§ **What this task involves**:
All the records that follow need to be reproduced exactly. Omit the images.

%%

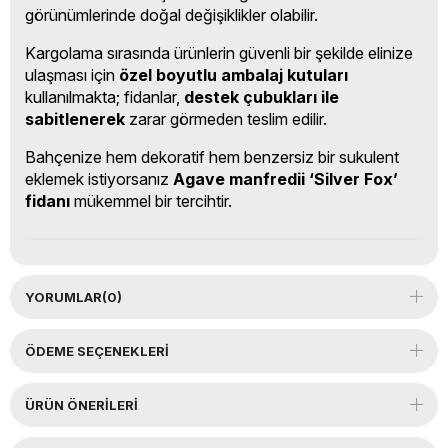
görünümlerinde doğal değişiklikler olabilir.
Kargolama sırasında ürünlerin güvenli bir şekilde elinize
ulaşması için
özel boyutlu ambalaj kutuları
kullanılmakta; fidanlar,
destek çubukları ile
sabitlenerek
zarar görmeden teslim edilir.
Bahçenize hem dekoratif hem benzersiz bir sukulent
eklemek istiyorsanız
Agave manfredii ‘Silver Fox’
fidanı
mükemmel bir tercihtir.
YORUMLAR
(0)
ÖDEME SEÇENEKLERI
ÜRÜN ÖNERILERI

%%

§ **Output for this task**:
görünümlerinde doğal değişiklikler olabilir.
Kargolama sırasında ürünlerin güvenli bir şekilde elinize
ulaşması için
özel boyutlu ambalaj kutuları
kullanılmakta; fidanlar,
destek çubukları ile
sabitlenerek
zarar görmeden teslim edilir.
Bahçenize hem dekoratif hem benzersiz bir sukulent
eklemek istiyorsanız
Agave manfredii ‘Silver Fox’
fidanı
mükemmel bir tercihtir.
YORUMLAR
(0)
ÖDEME SEÇENEKLERI
ÜRÜN ÖNERILERI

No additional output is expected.